## Stored data entries
* * *

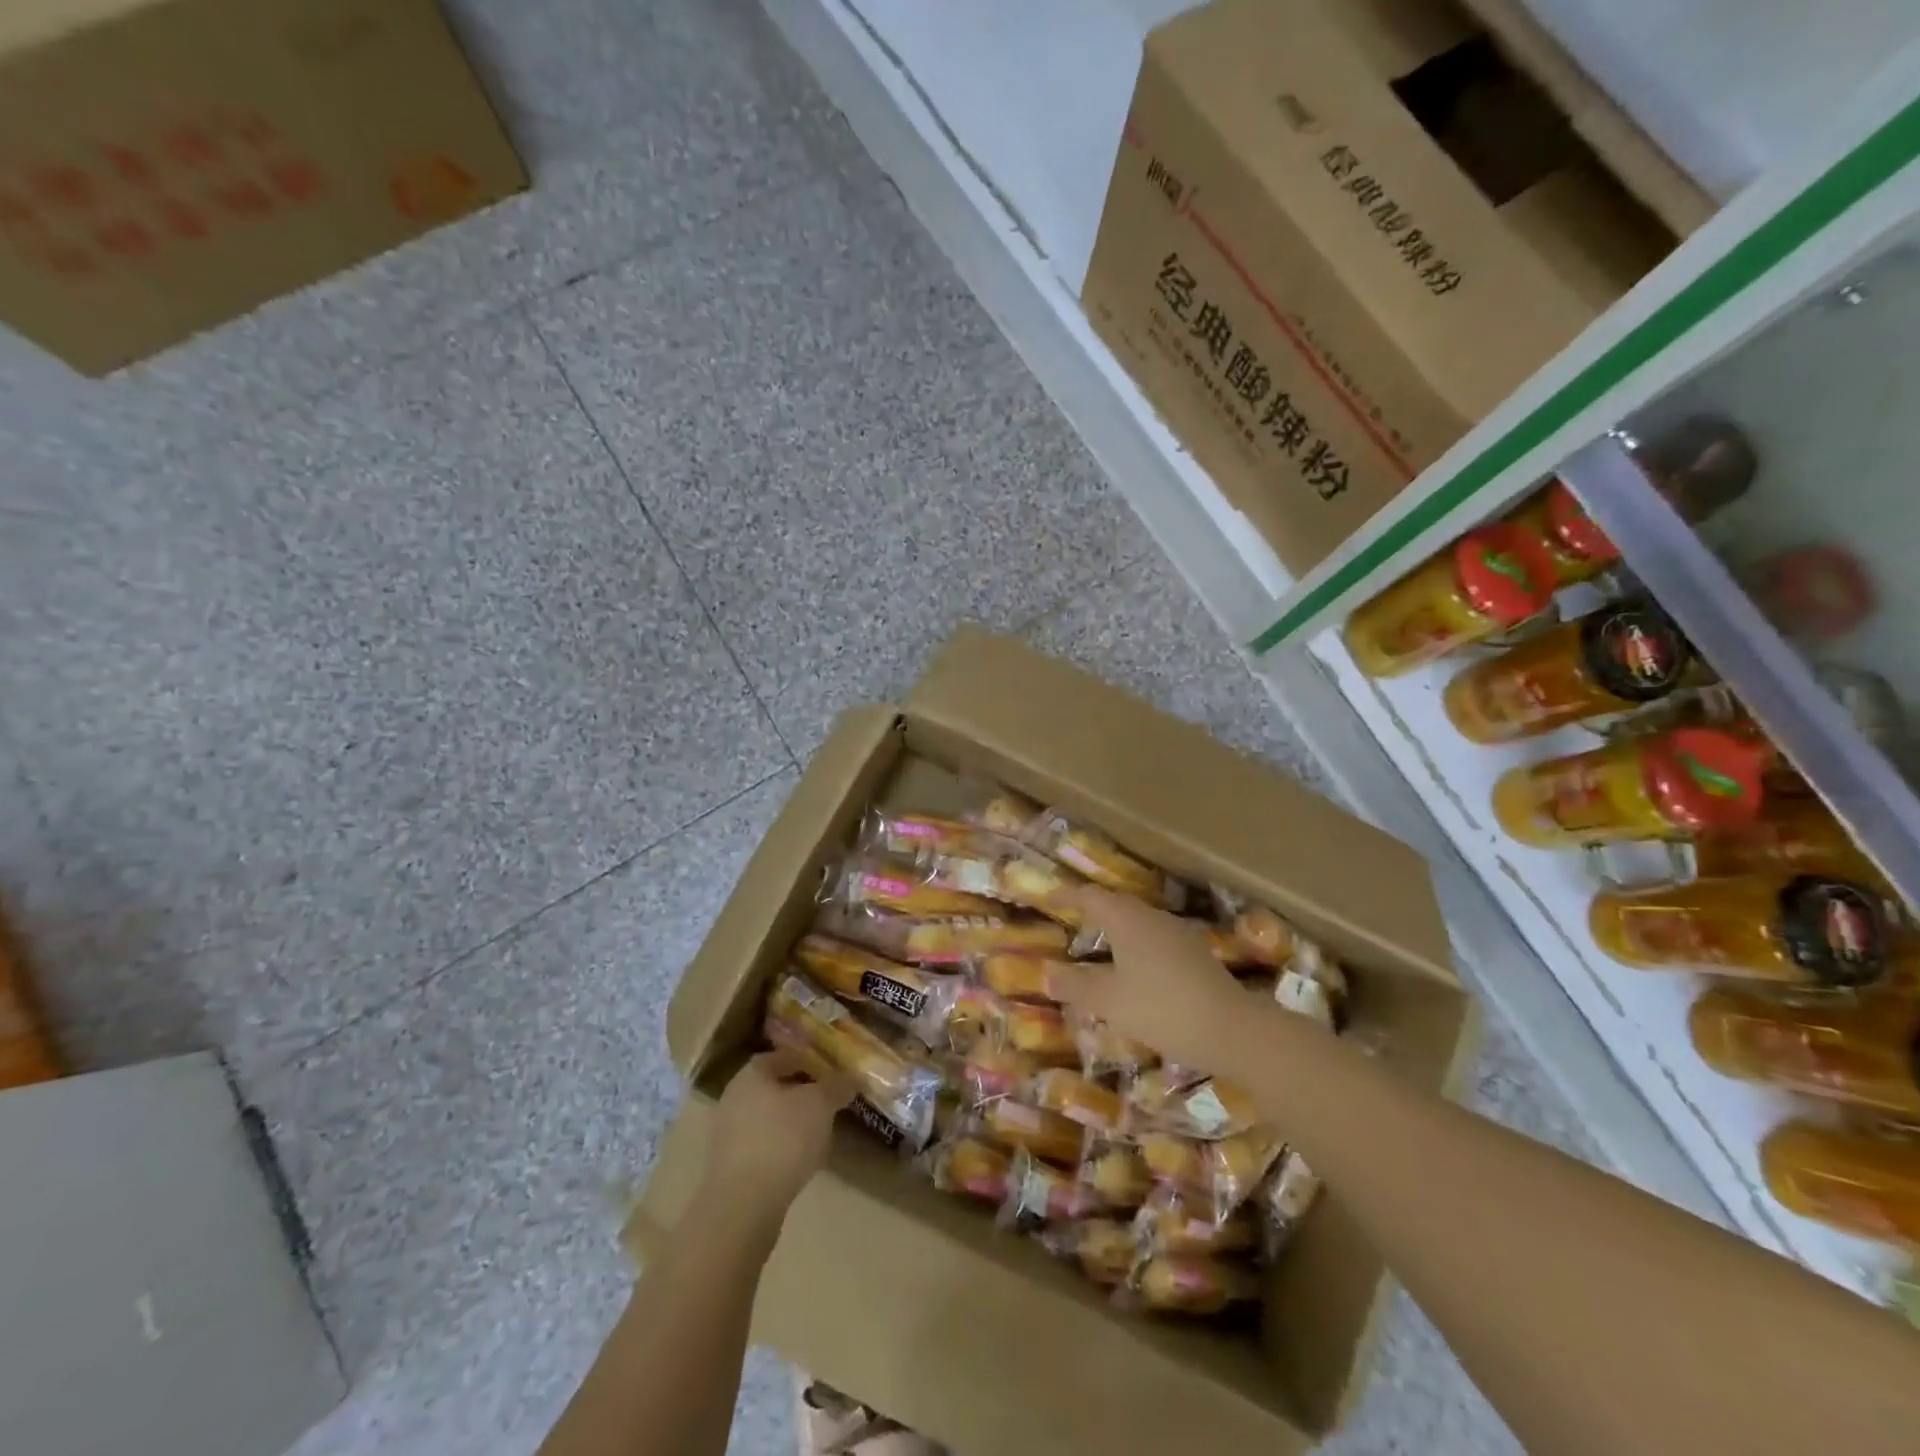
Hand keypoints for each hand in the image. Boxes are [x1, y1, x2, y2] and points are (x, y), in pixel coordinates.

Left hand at [700, 1048, 852, 1229]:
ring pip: (768, 1118)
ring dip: (792, 1122)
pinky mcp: (729, 1168)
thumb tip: (853, 1076)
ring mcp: (727, 1135)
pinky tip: (801, 1160)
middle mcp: (733, 1098)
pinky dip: (782, 1147)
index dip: (809, 1060)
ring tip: (820, 1132)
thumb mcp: (820, 1105)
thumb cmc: (782, 1139)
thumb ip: (837, 1086)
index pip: (782, 1056)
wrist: (743, 1206)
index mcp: (751, 1075)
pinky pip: (762, 1146)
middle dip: (802, 1092)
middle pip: (774, 1087)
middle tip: (829, 1101)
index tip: (831, 1071)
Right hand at [1048, 888, 1250, 1073]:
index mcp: (1127, 920)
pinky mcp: (1195, 955)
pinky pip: (1155, 940)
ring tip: (1097, 949)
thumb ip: (1075, 984)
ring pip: (1138, 923)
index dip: (1066, 895)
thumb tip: (1046, 971)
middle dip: (1091, 912)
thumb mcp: (1109, 1001)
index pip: (1090, 896)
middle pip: (1116, 905)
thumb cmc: (1161, 1008)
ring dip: (1115, 930)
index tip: (1047, 899)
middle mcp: (1152, 917)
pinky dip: (1136, 948)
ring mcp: (1178, 934)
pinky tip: (1134, 973)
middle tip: (1069, 923)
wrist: (1232, 1030)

* * *

## Your objective
Write out every line of the data that holds the word "index".

## Expected answer
index dip: (809, 1060)
index pip: (782, 1056)
index mcp: (751, 1075)
index tip: (831, 1071)
index mcp: (1127, 920)
index dip: (1066, 895)
index pip: (1090, 896)
index tip: (1047, 899)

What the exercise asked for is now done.